Published Jan 10, 2011 1:48 PM by The Maritime Executive

As individual states bicker over a myriad of different ballast water management protocols and the federal government inches forward in its quest for a national standard, the influx of invasive species continues. A unified global standard is possible before the end of 2010. Will it happen and – more importantly – if it does, will the balkanized U.S. approach to the problem end?
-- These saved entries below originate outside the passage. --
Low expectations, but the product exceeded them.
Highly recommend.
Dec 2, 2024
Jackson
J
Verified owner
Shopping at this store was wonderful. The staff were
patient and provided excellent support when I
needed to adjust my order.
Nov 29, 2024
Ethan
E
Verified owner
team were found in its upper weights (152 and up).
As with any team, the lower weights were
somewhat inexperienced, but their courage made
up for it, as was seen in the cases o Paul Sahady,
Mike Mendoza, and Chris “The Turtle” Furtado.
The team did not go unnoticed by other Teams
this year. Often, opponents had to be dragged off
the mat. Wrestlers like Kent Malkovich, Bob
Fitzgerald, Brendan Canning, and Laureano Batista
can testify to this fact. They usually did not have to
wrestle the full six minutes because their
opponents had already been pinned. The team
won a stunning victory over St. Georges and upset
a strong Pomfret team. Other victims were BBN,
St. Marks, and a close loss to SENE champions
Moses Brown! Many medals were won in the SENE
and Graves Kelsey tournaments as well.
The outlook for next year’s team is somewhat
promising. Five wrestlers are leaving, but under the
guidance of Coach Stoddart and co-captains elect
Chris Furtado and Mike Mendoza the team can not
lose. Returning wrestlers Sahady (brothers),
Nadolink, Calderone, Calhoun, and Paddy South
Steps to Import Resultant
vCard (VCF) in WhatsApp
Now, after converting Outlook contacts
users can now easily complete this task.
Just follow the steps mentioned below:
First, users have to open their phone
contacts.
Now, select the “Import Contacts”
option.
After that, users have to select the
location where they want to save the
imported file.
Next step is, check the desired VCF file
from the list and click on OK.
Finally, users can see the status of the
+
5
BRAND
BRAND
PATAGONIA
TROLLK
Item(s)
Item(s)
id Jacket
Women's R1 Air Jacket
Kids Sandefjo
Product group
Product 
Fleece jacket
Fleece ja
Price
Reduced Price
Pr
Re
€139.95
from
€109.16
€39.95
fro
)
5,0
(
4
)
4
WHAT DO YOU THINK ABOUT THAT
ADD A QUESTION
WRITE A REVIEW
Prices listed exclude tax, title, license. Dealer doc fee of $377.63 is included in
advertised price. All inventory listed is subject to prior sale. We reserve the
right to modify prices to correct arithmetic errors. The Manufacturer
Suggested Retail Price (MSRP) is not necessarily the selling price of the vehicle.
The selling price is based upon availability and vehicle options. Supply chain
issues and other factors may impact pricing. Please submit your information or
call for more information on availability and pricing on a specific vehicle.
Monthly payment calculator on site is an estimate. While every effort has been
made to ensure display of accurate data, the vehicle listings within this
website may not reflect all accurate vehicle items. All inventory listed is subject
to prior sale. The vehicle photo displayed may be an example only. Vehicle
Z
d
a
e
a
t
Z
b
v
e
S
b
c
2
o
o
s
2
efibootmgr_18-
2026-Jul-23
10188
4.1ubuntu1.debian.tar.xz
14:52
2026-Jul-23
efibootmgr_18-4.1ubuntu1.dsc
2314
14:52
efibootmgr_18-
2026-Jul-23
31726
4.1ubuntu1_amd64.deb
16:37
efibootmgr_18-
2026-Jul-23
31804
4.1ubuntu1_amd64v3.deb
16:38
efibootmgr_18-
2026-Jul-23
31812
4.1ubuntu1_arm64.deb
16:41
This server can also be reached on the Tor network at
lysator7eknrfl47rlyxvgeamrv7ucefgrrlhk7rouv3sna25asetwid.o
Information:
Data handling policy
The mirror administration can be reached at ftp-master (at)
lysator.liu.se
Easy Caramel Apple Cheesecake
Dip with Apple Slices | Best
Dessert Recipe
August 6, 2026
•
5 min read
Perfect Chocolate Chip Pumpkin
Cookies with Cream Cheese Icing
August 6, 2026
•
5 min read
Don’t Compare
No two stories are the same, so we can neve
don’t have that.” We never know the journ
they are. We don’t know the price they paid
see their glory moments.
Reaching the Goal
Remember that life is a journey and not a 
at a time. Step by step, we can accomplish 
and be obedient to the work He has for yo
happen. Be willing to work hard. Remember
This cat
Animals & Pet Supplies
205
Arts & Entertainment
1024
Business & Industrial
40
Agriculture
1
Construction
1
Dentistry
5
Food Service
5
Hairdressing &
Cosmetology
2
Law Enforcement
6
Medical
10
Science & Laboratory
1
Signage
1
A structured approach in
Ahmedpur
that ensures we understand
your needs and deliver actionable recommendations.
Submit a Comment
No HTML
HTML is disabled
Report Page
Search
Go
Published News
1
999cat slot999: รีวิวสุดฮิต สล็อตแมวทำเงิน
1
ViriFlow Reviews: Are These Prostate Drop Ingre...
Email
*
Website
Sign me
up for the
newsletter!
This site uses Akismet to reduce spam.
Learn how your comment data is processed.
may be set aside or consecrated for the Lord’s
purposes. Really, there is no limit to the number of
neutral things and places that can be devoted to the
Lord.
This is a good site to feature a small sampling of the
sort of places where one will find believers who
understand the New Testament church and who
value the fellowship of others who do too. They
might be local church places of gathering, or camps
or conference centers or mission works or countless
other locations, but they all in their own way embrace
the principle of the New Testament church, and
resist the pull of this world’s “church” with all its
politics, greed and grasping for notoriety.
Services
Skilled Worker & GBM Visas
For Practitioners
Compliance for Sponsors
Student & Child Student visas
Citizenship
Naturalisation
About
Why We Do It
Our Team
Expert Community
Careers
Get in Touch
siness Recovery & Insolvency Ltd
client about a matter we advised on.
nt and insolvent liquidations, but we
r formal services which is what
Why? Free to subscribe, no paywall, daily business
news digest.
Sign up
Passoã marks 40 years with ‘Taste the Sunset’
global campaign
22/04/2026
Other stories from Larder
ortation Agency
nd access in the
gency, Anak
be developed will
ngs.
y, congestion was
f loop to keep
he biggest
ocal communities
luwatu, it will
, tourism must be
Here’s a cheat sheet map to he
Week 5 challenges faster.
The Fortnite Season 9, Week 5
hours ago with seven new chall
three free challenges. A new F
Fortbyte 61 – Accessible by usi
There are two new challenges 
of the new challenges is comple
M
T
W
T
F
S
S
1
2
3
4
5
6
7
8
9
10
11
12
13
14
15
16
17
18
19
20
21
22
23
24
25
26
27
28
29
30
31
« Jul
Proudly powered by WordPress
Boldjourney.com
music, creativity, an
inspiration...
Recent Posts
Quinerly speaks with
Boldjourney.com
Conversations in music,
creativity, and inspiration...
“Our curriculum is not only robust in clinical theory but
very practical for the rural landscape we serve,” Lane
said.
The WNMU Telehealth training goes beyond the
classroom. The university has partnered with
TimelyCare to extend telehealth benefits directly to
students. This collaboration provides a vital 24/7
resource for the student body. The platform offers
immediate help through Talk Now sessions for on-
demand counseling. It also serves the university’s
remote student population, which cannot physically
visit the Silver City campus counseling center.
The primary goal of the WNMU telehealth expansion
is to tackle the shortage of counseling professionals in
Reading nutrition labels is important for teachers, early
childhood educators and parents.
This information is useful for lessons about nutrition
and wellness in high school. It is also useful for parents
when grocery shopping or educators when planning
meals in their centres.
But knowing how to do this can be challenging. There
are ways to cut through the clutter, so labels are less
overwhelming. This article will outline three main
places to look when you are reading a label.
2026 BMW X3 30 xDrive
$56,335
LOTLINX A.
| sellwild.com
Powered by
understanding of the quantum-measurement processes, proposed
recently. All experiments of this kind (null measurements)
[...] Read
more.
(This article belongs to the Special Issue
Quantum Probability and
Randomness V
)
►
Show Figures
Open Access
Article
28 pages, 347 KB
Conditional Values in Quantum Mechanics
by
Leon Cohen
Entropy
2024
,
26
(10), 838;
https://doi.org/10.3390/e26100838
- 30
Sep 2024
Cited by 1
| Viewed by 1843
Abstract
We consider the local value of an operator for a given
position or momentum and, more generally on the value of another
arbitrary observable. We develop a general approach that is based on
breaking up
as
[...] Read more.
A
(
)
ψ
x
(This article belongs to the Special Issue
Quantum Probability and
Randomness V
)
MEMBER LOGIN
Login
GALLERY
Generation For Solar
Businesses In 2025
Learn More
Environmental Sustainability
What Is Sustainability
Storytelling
Two Steps Forward, One Back…
Midway through the first quarter of 2010, the pace has quickened noticeably in the national battle to control and eradicate invasive species and prevent still others from reaching U.S. waters. In the continued absence of an approved federal standard, as many as a dozen individual states have enacted or are actively contemplating their own statutes. Add to that mix the proposed federal standard announced by the U.S. Coast Guard in August 2009 and some industry observers are predicting a resolution of the issue before the end of the year. Good news, indeed, right? Not so fast…

The absence of a federal ballast water treatment (BWT) standard has been a nightmare for more than a decade. Frustrated by inaction on the federal level, individual states have separately enacted their own standards. The collective result has been a hodgepodge of balkanized state rules that – often in close proximity to one another and sometimes other countries – have had little or no effect on the effort to stem the tide of invasive species.